__ARTICLE__

________________________

Here is what the prior on sd looks like

sd<-seq(from=0, to=1000,len=1000)
d<-dgamma(sd,1,1/100,log=F)
plot(sd,d,type='l' )

Setting up for sampling

myDebug<-FALSE
parmVect<-c(5.5,2,5)
nIters<-1000000
sdSampler<-0.5
iterMat<-matrix(NA,nrow=nIters+1,ncol=3)
colnames(iterMat)<-c("b0","b1","sd")
iterMat[1,]<-parmVect

Running the algorithm…

  1. Calculate numerator <- p(thetaStar|y)*g(theta|thetaStar)

  2. Calculate denominator <- p(theta|y)*g(thetaStar|theta)

for(i in 1:nIters){
  
    for(j in seq_along(parmVect)){
        if(myDebug) cat("i= ",i," ; j= ",j,fill=TRUE)
        if(myDebug) cat("Begin loop: parmVect= ",parmVect,fill=TRUE)
        
      # log p(theta|y) is logLikCurrent + logPriorCurrent
        logLikCurrent<-li_reg_bb(parmVect,data)
        logPriorCurrent<-prior_reg(parmVect) 
        
        if(myDebug) cat("logLikCurrent= ",logLikCurrent," ; logPriorCurrent= ",logPriorCurrent,fill=TRUE)
        
        if(j<3){ # this sampling for intercept and slope
            
            parmStar<-rnorm(n=1,mean=parmVect[j],sd=sdSampler)
            # proposed parameter for beta + slope
            
            # calculating g(thetaStar|theta)
            logThetaStar<-dnorm(parmStar,mean=parmVect[j],sd=sdSampler,log=TRUE)
            # calculating g(theta|thetaStar)
            logTheta<-dnorm(parmVect[j],mean=parmStar,sd=sdSampler,log=TRUE)
            
            if(myDebug)  {cat("parmStar for b0,b1 = ",parmStar,"logTheta= ",logTheta," ;
                logThetaStar= ",logThetaStar,fill=TRUE)}
        } else{
            parmStar<-rgamma(n=1,shape=2)
            # proposed parameter for beta + slope
            
            # calculating g(thetaStar|theta)
            logThetaStar<-dgamma(parmStar,shape=2,log=TRUE)
            # calculating g(theta|thetaStar)
            logTheta<-dgamma(parmVect[j],shape=2,log=TRUE)
            
            if(myDebug) {cat("parmStar for sd = ",parmStar,"logTheta= ",logTheta," ;
                logThetaStar= ",logThetaStar,fill=TRUE)}
        }
        
        parmVectStar<-parmVect # Current values of parameters are assigned
        parmVectStar[j]<-parmStar
        if(myDebug) cat("parmVectStar = ",parmVectStar,fill=TRUE)

________________________

__REQUIRED TASK A__
In the sampling code, what value is nIters set to?
__REQUIRED TASK B__
Based on the sampling code, answer yes or no to each statement below, quoting the words of the code that decide it: (i) The new value proposed for the intercept and slope comes from a normal distribution. (ii) sdSampler is set to 1. (iii) The new value proposed for sd comes from a gamma distribution with shape 2.

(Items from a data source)
________________________

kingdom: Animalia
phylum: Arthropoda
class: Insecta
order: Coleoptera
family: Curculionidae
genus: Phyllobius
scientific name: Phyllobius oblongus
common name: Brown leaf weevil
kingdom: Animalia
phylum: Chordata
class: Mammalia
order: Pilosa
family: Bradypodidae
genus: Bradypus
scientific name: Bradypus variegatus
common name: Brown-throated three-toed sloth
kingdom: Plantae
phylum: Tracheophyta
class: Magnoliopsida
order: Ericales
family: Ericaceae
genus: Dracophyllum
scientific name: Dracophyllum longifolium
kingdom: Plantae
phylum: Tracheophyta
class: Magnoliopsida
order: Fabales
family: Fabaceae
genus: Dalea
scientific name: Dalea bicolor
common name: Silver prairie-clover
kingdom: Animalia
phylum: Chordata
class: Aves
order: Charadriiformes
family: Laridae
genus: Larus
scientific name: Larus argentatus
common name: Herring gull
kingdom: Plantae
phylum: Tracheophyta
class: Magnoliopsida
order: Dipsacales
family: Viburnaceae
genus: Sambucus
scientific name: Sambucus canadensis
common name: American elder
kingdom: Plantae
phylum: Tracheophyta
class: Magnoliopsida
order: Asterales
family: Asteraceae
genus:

________________________

__TASK OUTPUT A__
1000000

__TASK OUTPUT B__
(i) Yes: "parmStar<-rnorm(n=1,mean=parmVect[j],sd=sdSampler)"
(ii) No: "sdSampler<-0.5"
(iii) Yes: "parmStar<-rgamma(n=1,shape=2)"